== Segment start ==

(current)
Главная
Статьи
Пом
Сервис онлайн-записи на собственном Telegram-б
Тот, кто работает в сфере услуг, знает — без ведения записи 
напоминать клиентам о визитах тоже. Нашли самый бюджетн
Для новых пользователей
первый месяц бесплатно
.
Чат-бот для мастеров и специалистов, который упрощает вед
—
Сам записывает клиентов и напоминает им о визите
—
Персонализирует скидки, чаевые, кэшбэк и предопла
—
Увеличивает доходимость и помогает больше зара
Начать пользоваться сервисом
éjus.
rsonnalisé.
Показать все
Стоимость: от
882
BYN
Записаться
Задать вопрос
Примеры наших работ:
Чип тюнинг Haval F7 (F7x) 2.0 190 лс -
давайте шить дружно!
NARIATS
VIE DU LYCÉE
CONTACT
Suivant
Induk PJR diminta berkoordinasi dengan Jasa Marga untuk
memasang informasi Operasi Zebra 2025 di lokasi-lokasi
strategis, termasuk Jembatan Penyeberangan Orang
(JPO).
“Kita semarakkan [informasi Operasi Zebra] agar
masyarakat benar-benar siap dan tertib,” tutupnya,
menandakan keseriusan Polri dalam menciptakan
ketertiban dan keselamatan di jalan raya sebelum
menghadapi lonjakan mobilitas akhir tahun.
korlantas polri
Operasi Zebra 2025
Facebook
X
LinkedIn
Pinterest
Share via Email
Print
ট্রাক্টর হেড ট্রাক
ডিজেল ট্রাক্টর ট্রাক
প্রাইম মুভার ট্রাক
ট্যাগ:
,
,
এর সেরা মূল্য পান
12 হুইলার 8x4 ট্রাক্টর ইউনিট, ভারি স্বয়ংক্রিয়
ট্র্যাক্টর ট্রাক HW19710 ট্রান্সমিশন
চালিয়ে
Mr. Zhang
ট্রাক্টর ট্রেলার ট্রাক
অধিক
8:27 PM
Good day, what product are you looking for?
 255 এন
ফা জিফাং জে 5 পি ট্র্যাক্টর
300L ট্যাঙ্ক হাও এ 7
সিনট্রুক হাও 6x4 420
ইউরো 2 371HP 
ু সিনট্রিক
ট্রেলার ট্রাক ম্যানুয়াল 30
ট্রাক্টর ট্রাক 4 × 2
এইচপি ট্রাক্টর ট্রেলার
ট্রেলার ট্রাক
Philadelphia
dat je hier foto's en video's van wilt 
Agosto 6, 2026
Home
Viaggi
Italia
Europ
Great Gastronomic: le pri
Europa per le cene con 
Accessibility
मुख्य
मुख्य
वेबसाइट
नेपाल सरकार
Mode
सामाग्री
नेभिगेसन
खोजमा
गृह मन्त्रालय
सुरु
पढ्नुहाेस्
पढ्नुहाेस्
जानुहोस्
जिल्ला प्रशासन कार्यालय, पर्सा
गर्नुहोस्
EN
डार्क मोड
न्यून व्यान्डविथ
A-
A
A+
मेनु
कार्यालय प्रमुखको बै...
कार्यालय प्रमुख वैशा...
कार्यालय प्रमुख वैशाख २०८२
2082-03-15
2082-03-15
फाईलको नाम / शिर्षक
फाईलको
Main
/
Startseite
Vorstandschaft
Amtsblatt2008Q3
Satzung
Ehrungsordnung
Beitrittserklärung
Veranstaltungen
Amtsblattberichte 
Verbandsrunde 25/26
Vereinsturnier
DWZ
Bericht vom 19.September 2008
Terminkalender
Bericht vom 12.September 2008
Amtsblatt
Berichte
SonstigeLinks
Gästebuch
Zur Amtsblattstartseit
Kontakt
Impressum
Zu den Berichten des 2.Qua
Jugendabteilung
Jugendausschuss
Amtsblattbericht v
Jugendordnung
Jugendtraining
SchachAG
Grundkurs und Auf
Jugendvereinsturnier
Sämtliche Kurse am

== Segment end ==

▶ **HOW TO COMPLETE THIS TASK**: Each line of the entries where the string "записи" occurs should be shown.

▶ **RESPONSE TO THIS TASK**:
Сервис онлайн-записи на собственном Telegram-б
Тот, кто работает в сфере услуг, знает — без ведения записи 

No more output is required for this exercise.